Is Mooching Off Society Wrong?

by Kevin on January 25, 2010

Earlier this month I read a fascinating article from the Guardian (a paper in the UK). The article detailed the story of a woman who decided to live without money.

That’s right. Without money and without a job.

How can you live without money? How is that possible? It boggles the mind… until you read the article and discover some of the ingenious tactics you can use in this mindset.

How to Live Without Money

How did she do this? She connected with a group of individuals with a similar mindset. They live and network together in small clusters wherever is convenient.

So how do you live without money?

Simple. Live off of the castoffs of society.

  • They go to bakeries that can’t sell day old bread and get it — for free. (And find similar deals at other restaurants.)
  • They find free items on Craigslist and sell them for profit. This money allows them to have basic cell phone service (which helps maintain connection with the network).
  • They get free or discounted items when homeowners go through upgrades and leave items at the curb.
  • They live in abandoned properties as squatters.

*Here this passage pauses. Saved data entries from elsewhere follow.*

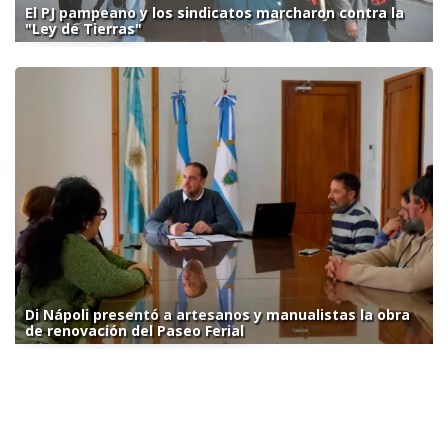
El PJ pampeano y los sindicatos marcharon contra la
"Ley de Tierras"
Di Nápoli presentó a artesanos y manualistas la obra
de renovación del Paseo Ferial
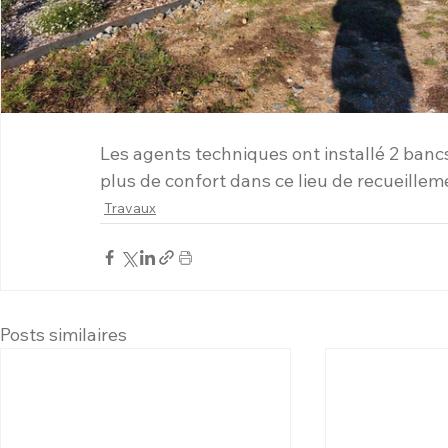
Les agents techniques ont installé 2 banc
plus de confort dans ce lieu de recueillem
Travaux
Posts similaires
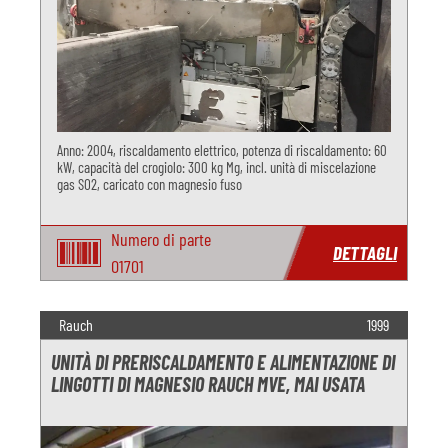
Anno: 2004, riscaldamento elettrico, potenza di riscaldamento: 60
kW, capacità del crogiolo: 300 kg Mg, incl. unità di miscelazione
gas SO2, caricato con magnesio fuso
Numero di parte
DETTAGLI
O1701
Rauch
1999
UNITÀ DI PRERISCALDAMENTO E ALIMENTAZIONE DI
LINGOTTI DI MAGNESIO RAUCH MVE, MAI USATA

Eviction law provides them with a certain amount of time to live in the building for free.

Should Society Judge Moochers?

The whole idea blows my mind.

…and I think it is genius!

There are items that will go to the junkyards and landfills. Old but still edible food, discarded clothing, and lightly used home goods. These items would be wasted and left to rot outside big cities. Instead they are put to good use.

Living in a “Gray Area”

The only issue I have with this lifestyle is living in abandoned properties and forcing landlords to evict. I can see how this isn’t necessarily hurting anyone assuming the squatters don’t damage the buildings. But it’s living in the gray area of the law.

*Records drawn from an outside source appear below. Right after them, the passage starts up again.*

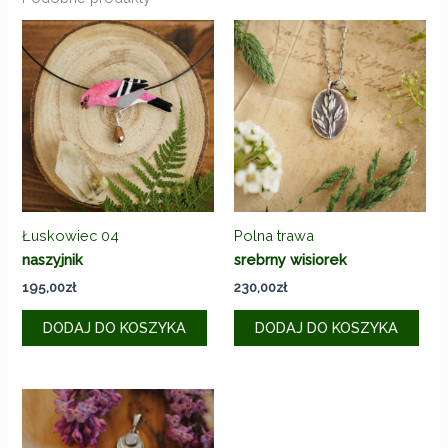
Łuskowiec 04
Polna trawa
naszyjnik
srebrny wisiorek
195,00
zł
230,00
zł
DODAJ DO KOSZYKA
DODAJ DO KOSZYKA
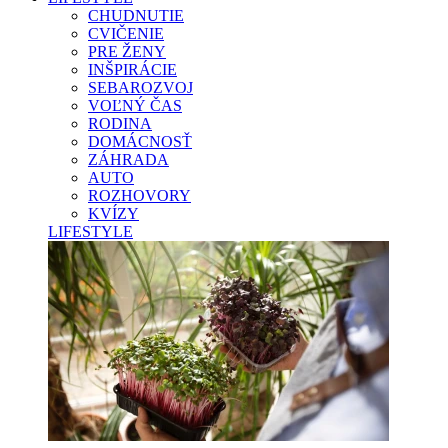
CHUDNUTIE
CVIČENIE
PRE ŽENY
INŠPIRÁCIE
SEBAROZVOJ
VOĽNÝ ČAS
RODINA
DOMÁCNOSŤ
ZÁHRADA
AUTO
ROZHOVORY
KVÍZY
LIFESTYLE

It’s like knowing you shouldn’t be something, but because the law technically allows it for a time then you go ahead and do it to your own benefit.

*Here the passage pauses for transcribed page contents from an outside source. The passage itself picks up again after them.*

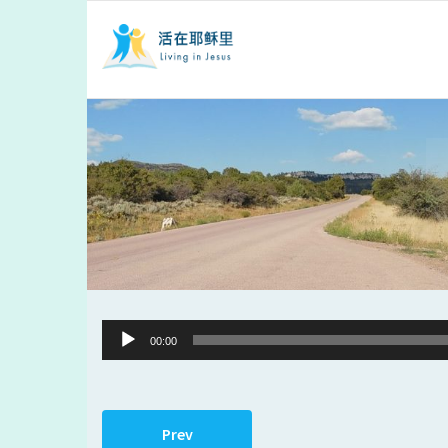
Audio
00:00
Player
Prev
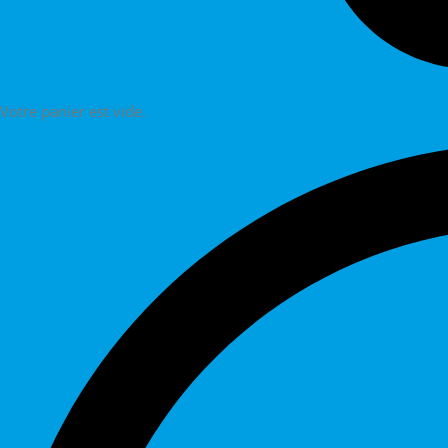
0
Votre panier est vide.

The Risk of Living a No-Money Lifestyle

This seems all well and good until you consider some critical factors: health insurance and safety.

I have no idea how you would solve the health insurance problem. What happens when you’re rummaging through some discards, you slip, and you break your wrist? You will need medical attention and won’t have insurance or any money.

I suppose there are programs to pay for things like this for individuals without insurance… but is it fair to use these programs on individuals that willingly lived without insurance?

The article mentions that it took some time to meet and network with a group of individuals that she trusted. But you’re all just squatting together — can you ever really trust anyone? Who says the woman that helped you carry that bed frame into the abandoned property won’t turn back around and stab you in the back — literally?

* * *

This is definitely not a lifestyle for me. But I can see how it would be very attractive and, well, cheap.

What do you think? Should we judge the moochers of society or embrace them?